• _Deine Aufgabe_
Schreibe die Zeilen aller folgenden Datensätze als JSON-Liste von Zeichenketten um, mit einem Eintrag pro Zeile und ohne Leerzeilen. Lass die Bilder in der Antwort weg.

*** Angezeigte Daten

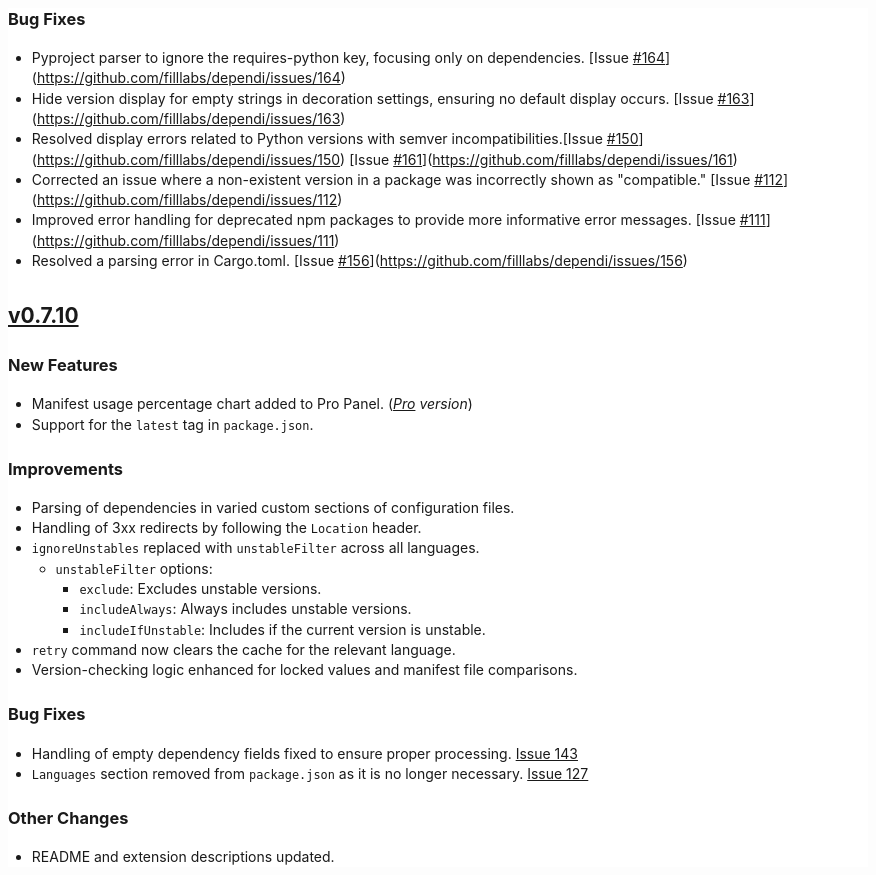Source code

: ### Bug Fixes

- Pyproject parser to ignore the requires-python key, focusing only on dependencies. [Issue [#164](https://github.com/filllabs/dependi/issues/164)](https://github.com/filllabs/dependi/issues/164)
- Hide version display for empty strings in decoration settings, ensuring no default display occurs. [Issue [#163](https://github.com/filllabs/dependi/issues/163)](https://github.com/filllabs/dependi/issues/163)
- Resolved display errors related to Python versions with semver incompatibilities.[Issue [#150](https://github.com/filllabs/dependi/issues/150)](https://github.com/filllabs/dependi/issues/150) [Issue [#161](https://github.com/filllabs/dependi/issues/161)](https://github.com/filllabs/dependi/issues/161)
- Corrected an issue where a non-existent version in a package was incorrectly shown as "compatible." [Issue [#112](https://github.com/filllabs/dependi/issues/112)](https://github.com/filllabs/dependi/issues/112)
- Improved error handling for deprecated npm packages to provide more informative error messages. [Issue [#111](https://github.com/filllabs/dependi/issues/111)](https://github.com/filllabs/dependi/issues/111)
- Resolved a parsing error in Cargo.toml. [Issue [#156](https://github.com/filllabs/dependi/issues/156)](https://github.com/filllabs/dependi/issues/156)

## [v0.7.10](https://github.com/filllabs/dependi/blob/HEAD/(https:/github.com/filllabs/dependi/compare/v0.7.9...v0.7.10))

### New Features

- Manifest usage percentage chart added to Pro Panel. (_[Pro](https://dependi.io) version_)
- Support for the `latest` tag in `package.json`.

### Improvements

- Parsing of dependencies in varied custom sections of configuration files.
- Handling of 3xx redirects by following the `Location` header.
- `ignoreUnstables` replaced with `unstableFilter` across all languages.
	- `unstableFilter` options:
	    - `exclude`: Excludes unstable versions.
	    - `includeAlways`: Always includes unstable versions.
	    - `includeIfUnstable`: Includes if the current version is unstable.
- `retry` command now clears the cache for the relevant language.
- Version-checking logic enhanced for locked values and manifest file comparisons.

### Bug Fixes

- Handling of empty dependency fields fixed to ensure proper processing. [Issue 143](https://github.com/filllabs/dependi/issues/143)
- `Languages` section removed from `package.json` as it is no longer necessary. [Issue 127](https://github.com/filllabs/dependi/issues/127)

### Other Changes

- README and extension descriptions updated.
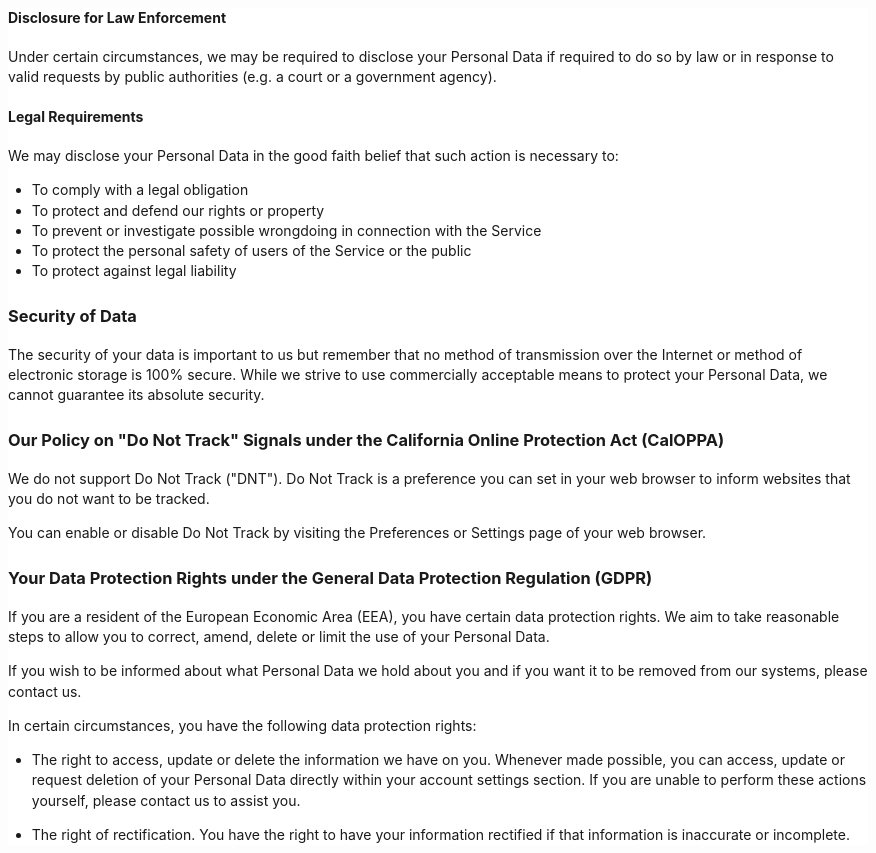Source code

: #### Disclosure for Law Enforcement

Under certain circumstances, we may be required to
disclose your Personal Data if required to do so by law or in response to
valid requests by public authorities (e.g. a court or a government agency).

#### Legal Requirements

We may disclose your Personal Data in the good faith belief that such action is necessary to:

  * To comply with a legal obligation
  * To protect and defend our rights or property
  * To prevent or investigate possible wrongdoing in connection with the
    Service
  * To protect the personal safety of users of the Service or the public
  * To protect against legal liability



### Security of Data

The security of your data is important to us but remember that no method of
transmission over the Internet or method of electronic storage is 100% secure.
While we strive to use commercially acceptable means to protect your Personal
Data, we cannot guarantee its absolute security.


### Our Policy on "Do Not Track" Signals under the California Online Protection Act (CalOPPA)

We do not support Do Not Track ("DNT"). Do Not Track is a preference you can
set in your web browser to inform websites that you do not want to be tracked.

You can enable or disable Do Not Track by visiting the Preferences or Settings
page of your web browser.


### Your Data Protection Rights under the General Data Protection Regulation (GDPR)

If you are a resident of the European Economic Area (EEA), you have certain
data protection rights. We aim to take reasonable
steps to allow you to correct, amend, delete or limit the use of your Personal
Data.

If you wish to be informed about what Personal Data we hold about you and if
you want it to be removed from our systems, please contact us.

In certain circumstances, you have the following data protection rights:

  * The right to access, update or delete the information we have on you.
    Whenever made possible, you can access, update or request deletion of your
    Personal Data directly within your account settings section. If you are
    unable to perform these actions yourself, please contact us to assist you.

  * The right of rectification. You have the right to have your information
    rectified if that information is inaccurate or incomplete.
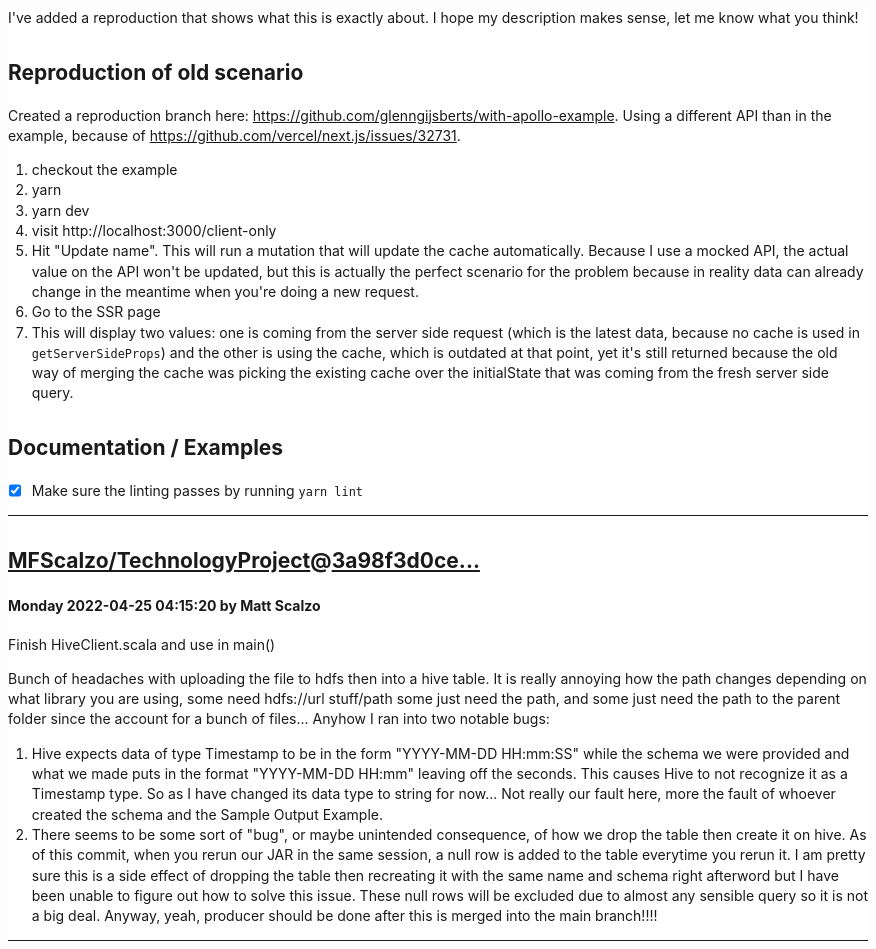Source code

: I've added a reproduction that shows what this is exactly about. I hope my description makes sense, let me know what you think!

## Reproduction of old scenario
Created a reproduction branch here: https://github.com/glenngijsberts/with-apollo-example. Using a different API than in the example, because of https://github.com/vercel/next.js/issues/32731.

1. checkout the example
2. yarn
3. yarn dev
4. visit http://localhost:3000/client-only
5. Hit "Update name". This will run a mutation that will update the cache automatically. Because I use a mocked API, the actual value on the API won't be updated, but this is actually the perfect scenario for the problem because in reality data can already change in the meantime when you're doing a new request.
6. Go to the SSR page
7. This will display two values: one is coming from the server side request (which is the latest data, because no cache is used in `getServerSideProps`) and the other is using the cache, which is outdated at that point, yet it's still returned because the old way of merging the cache was picking the existing cache over the initialState that was coming from the fresh server side query.

## Documentation / Examples

- [x] Make sure the linting passes by running `yarn lint`

---
## [MFScalzo/TechnologyProject](https://github.com/MFScalzo/TechnologyProject)@[3a98f3d0ce...](https://github.com/MFScalzo/TechnologyProject/commit/3a98f3d0cec37fff8b17cc5ac43337aad07213a9)
#### Monday 2022-04-25 04:15:20 by Matt Scalzo

Finish HiveClient.scala and use in main()

Bunch of headaches with uploading the file to hdfs then into a hive
table. It is really annoying how the path changes depending on what
library you are using, some need hdfs://url stuff/path some just need
the path, and some just need the path to the parent folder since the
account for a bunch of files... Anyhow I ran into two notable bugs:
1. Hive expects data of type Timestamp to be in the form "YYYY-MM-DD
   HH:mm:SS" while the schema we were provided and what we made puts in
   the format "YYYY-MM-DD HH:mm" leaving off the seconds. This causes
   Hive to not recognize it as a Timestamp type. So as I have changed
   its data type to string for now... Not really our fault here, more
   the fault of whoever created the schema and the Sample Output
   Example.
2. There seems to be some sort of "bug", or maybe unintended
   consequence, of how we drop the table then create it on hive. As of
   this commit, when you rerun our JAR in the same session, a null row is
   added to the table everytime you rerun it. I am pretty sure this is a
   side effect of dropping the table then recreating it with the same
   name and schema right afterword but I have been unable to figure out
   how to solve this issue. These null rows will be excluded due to
   almost any sensible query so it is not a big deal.
Anyway, yeah, producer should be done after this is merged into the main
branch!!!!

---
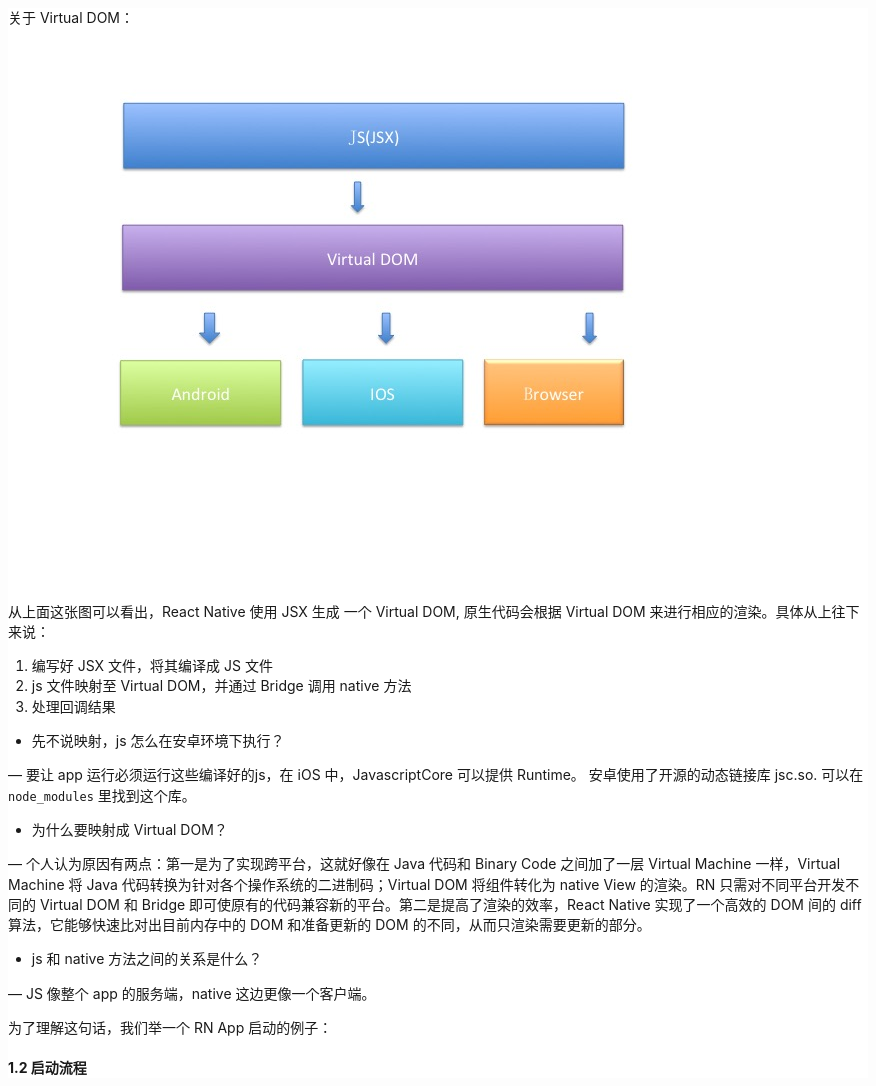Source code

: 关于 Virtual DOM：

![rn-arch](/images/posts/android/rn-arch.jpeg)

从上面这张图可以看出，React Native 使用 JSX 生成 一个 Virtual DOM, 原生代码会根据 Virtual DOM 来进行相应的渲染。具体从上往下来说：

1. 编写好 JSX 文件，将其编译成 JS 文件
2. js 文件映射至 Virtual DOM，并通过 Bridge 调用 native 方法
3. 处理回调结果

- 先不说映射，js 怎么在安卓环境下执行？

—  要让 app 运行必须运行这些编译好的js，在 iOS 中，JavascriptCore 可以提供 Runtime。 安卓使用了开源的动态链接库 jsc.so. 可以在  `node_modules` 里找到这个库。

- 为什么要映射成 Virtual DOM？

— 个人认为原因有两点：第一是为了实现跨平台，这就好像在 Java 代码和 Binary Code 之间加了一层 Virtual Machine 一样，Virtual Machine 将 Java 代码转换为针对各个操作系统的二进制码；Virtual DOM 将组件转化为 native View 的渲染。RN 只需对不同平台开发不同的 Virtual DOM 和 Bridge 即可使原有的代码兼容新的平台。第二是提高了渲染的效率，React Native 实现了一个高效的 DOM 间的 diff 算法，它能够快速比对出目前内存中的 DOM 和准备更新的 DOM 的不同，从而只渲染需要更新的部分。

- js 和 native 方法之间的关系是什么？

— JS 像整个 app 的服务端，native 这边更像一个客户端。

为了理解这句话，我们举一个 RN App 启动的例子：

#### 1.2 启动流程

******

• _Antwort_
[
  "Source code",
  ": ### Bug Fixes",
  "- Pyproject parser to ignore the requires-python key, focusing only on dependencies. [Issue [#164](https://github.com/filllabs/dependi/issues/164)](https://github.com/filllabs/dependi/issues/164)",
  "- Hide version display for empty strings in decoration settings, ensuring no default display occurs. [Issue [#163](https://github.com/filllabs/dependi/issues/163)](https://github.com/filllabs/dependi/issues/163)",
  "- Resolved display errors related to Python versions with semver incompatibilities.[Issue [#150](https://github.com/filllabs/dependi/issues/150)](https://github.com/filllabs/dependi/issues/150) [Issue [#161](https://github.com/filllabs/dependi/issues/161)](https://github.com/filllabs/dependi/issues/161)",
  "- Corrected an issue where a non-existent version in a package was incorrectly shown as \"compatible.\" [Issue [#112](https://github.com/filllabs/dependi/issues/112)](https://github.com/filllabs/dependi/issues/112)",
  "- Improved error handling for deprecated npm packages to provide more informative error messages. [Issue [#111](https://github.com/filllabs/dependi/issues/111)](https://github.com/filllabs/dependi/issues/111)",
  "- Resolved a parsing error in Cargo.toml. [Issue [#156](https://github.com/filllabs/dependi/issues/156)](https://github.com/filllabs/dependi/issues/156)",
  "## [v0.7.10](https://github.com/filllabs/dependi/blob/HEAD/(https:/github.com/filllabs/dependi/compare/v0.7.9...v0.7.10))",
  "### New Features",
  "- Manifest usage percentage chart added to Pro Panel. (_[Pro](https://dependi.io) version_)",
  "- Support for the `latest` tag in `package.json`.",
  "### Improvements",
  "- Parsing of dependencies in varied custom sections of configuration files.",
  "- Handling of 3xx redirects by following the `Location` header.",
  "- `ignoreUnstables` replaced with `unstableFilter` across all languages.",
  "\t- `unstableFilter` options:",
  "\t    - `exclude`: Excludes unstable versions.",
  "\t    - `includeAlways`: Always includes unstable versions.",
  "\t    - `includeIfUnstable`: Includes if the current version is unstable.",
  "- `retry` command now clears the cache for the relevant language.",
  "- Version-checking logic enhanced for locked values and manifest file comparisons.",
  "### Bug Fixes",
  "- Handling of empty dependency fields fixed to ensure proper processing. [Issue 143](https://github.com/filllabs/dependi/issues/143)",
  "- `Languages` section removed from `package.json` as it is no longer necessary. [Issue 127](https://github.com/filllabs/dependi/issues/127)",
  "### Other Changes",
  "- README and extension descriptions updated.",
  "Source code",
  ": #### Disclosure for Law Enforcement",
  "Under certain circumstances, we may be required to",
  "disclose your Personal Data if required to do so by law or in response to",
  "valid requests by public authorities (e.g. a court or a government agency).",
  "#### Legal Requirements",
  "We may disclose your Personal Data in the good faith belief that such action is necessary to:",
  "  * To comply with a legal obligation",
  "  * To protect and defend our rights or property",
  "  * To prevent or investigate possible wrongdoing in connection with the",
  "    Service",
  "  * To protect the personal safety of users of the Service or the public",
  "  * To protect against legal liability",
  "### Security of Data",
  "The security of your data is important to us but remember that no method of",
  "transmission over the Internet or method of electronic storage is 100% secure.",
  "While we strive to use commercially acceptable means to protect your Personal",
  "Data, we cannot guarantee its absolute security.",
  "### Our Policy on \"Do Not Track\" Signals under the California Online Protection Act (CalOPPA)",
  "We do not support Do Not Track (\"DNT\"). Do Not Track is a preference you can",
  "set in your web browser to inform websites that you do not want to be tracked.",
  "You can enable or disable Do Not Track by visiting the Preferences or Settings",
  "page of your web browser.",
  "### Your Data Protection Rights under the General Data Protection Regulation (GDPR)",
  "If you are a resident of the European Economic Area (EEA), you have certain",
  "data protection rights. We aim to take reasonable",
  "steps to allow you to correct, amend, delete or limit the use of your Personal",
  "Data.",
  "If you wish to be informed about what Personal Data we hold about you and if",
  "you want it to be removed from our systems, please contact us.",
  "In certain circumstances, you have the following data protection rights:",
  "  * The right to access, update or delete the information we have on you.",
  "    Whenever made possible, you can access, update or request deletion of your",
  "    Personal Data directly within your account settings section. If you are",
  "    unable to perform these actions yourself, please contact us to assist you.",
  "  * The right of rectification. You have the right to have your information",
  "    rectified if that information is inaccurate or incomplete.",
  "Source code",
  ": I've added a reproduction that shows what this is exactly about. I hope my description makes sense, let me know what you think!",
  "## Reproduction of old scenario",
  "Created a reproduction branch here: https://github.com/glenngijsberts/with-apollo-example. Using a different API than in the example, because of https://github.com/vercel/next.js/issues/32731.",
  "1. checkout the example",
  "2. yarn",
  "3. yarn dev",
  "4. visit http://localhost:3000/client-only",
  "5. Hit \"Update name\". This will run a mutation that will update the cache automatically. Because I use a mocked API, the actual value on the API won't be updated, but this is actually the perfect scenario for the problem because in reality data can already change in the meantime when you're doing a new request.",
  "6. Go to the SSR page",
  "7. This will display two values: one is coming from the server side request (which is the latest data, because no cache is used in `getServerSideProps`) and the other is using the cache, which is outdated at that point, yet it's still returned because the old way of merging the cache was picking the existing cache over the initialState that was coming from the fresh server side query.",
  "## Documentation / Examples",
  "- [x] Make sure the linting passes by running `yarn lint`",
  "---",
  "## [MFScalzo/TechnologyProject](https://github.com/MFScalzo/TechnologyProject)@[3a98f3d0ce...](https://github.com/MFScalzo/TechnologyProject/commit/3a98f3d0cec37fff8b17cc5ac43337aad07213a9)",
  "#### Monday 2022-04-25 04:15:20 by Matt Scalzo",
  "Finish HiveClient.scala and use in main()",
  "Bunch of headaches with uploading the file to hdfs then into a hive",
  "table. It is really annoying how the path changes depending on what",
  "library you are using, some need hdfs://url stuff/path some just need",
  "the path, and some just need the path to the parent folder since the",
  "account for a bunch of files... Anyhow I ran into two notable bugs:",
  "1. Hive expects data of type Timestamp to be in the form \"YYYY-MM-DD",
  "   HH:mm:SS\" while the schema we were provided and what we made puts in",
  "   the format \"YYYY-MM-DD HH:mm\" leaving off the seconds. This causes",
  "   Hive to not recognize it as a Timestamp type. So as I have changed",
  "   its data type to string for now... Not really our fault here, more",
  "   the fault of whoever created the schema and the Sample Output",
  "   Example.",
  "2. There seems to be some sort of \"bug\", or maybe unintended",
  "   consequence, of how we drop the table then create it on hive. As of",
  "   this commit, when you rerun our JAR in the same session, a null row is",
  "   added to the table everytime you rerun it. I am pretty sure this is a",
  "   side effect of dropping the table then recreating it with the same",
  "   name and schema right afterword but I have been unable to figure out",
  "   how to solve this issue. These null rows will be excluded due to",
  "   almost any sensible query so it is not a big deal.",
  "Anyway, yeah, producer should be done after this is merged into the main",
  "branch!!!!",
  "---",
  "Source code",
  ": 关于 Virtual DOM：",
  "![rn-arch](/images/posts/android/rn-arch.jpeg)",
  "从上面这张图可以看出，React Native 使用 JSX 生成 一个 Virtual DOM, 原生代码会根据 Virtual DOM 来进行相应的渲染。具体从上往下来说：",
  "1. 编写好 JSX 文件，将其编译成 JS 文件",
  "2. js 文件映射至 Virtual DOM，并通过 Bridge 调用 native 方法",
  "3. 处理回调结果",
  "- 先不说映射，js 怎么在安卓环境下执行？",
  "—  要让 app 运行必须运行这些编译好的js，在 iOS 中，JavascriptCore 可以提供 Runtime。 安卓使用了开源的动态链接库 jsc.so. 可以在  `node_modules` 里找到这个库。",
  "- 为什么要映射成 Virtual DOM？",
  "— 个人认为原因有两点：第一是为了实现跨平台，这就好像在 Java 代码和 Binary Code 之间加了一层 Virtual Machine 一样，Virtual Machine 将 Java 代码转换为针对各个操作系统的二进制码；Virtual DOM 将组件转化为 native View 的渲染。RN 只需对不同平台开发不同的 Virtual DOM 和 Bridge 即可使原有的代码兼容新的平台。第二是提高了渲染的效率，React Native 实现了一个高效的 DOM 间的 diff 算法，它能够快速比对出目前内存中的 DOM 和准备更新的 DOM 的不同，从而只渲染需要更新的部分。",
  "- js 和 native 方法之间的关系是什么？",
  "— JS 像整个 app 的服务端，native 这边更像一个客户端。",
  "为了理解这句话，我们举一个 RN App 启动的例子：",
  "#### 1.2 启动流程"
]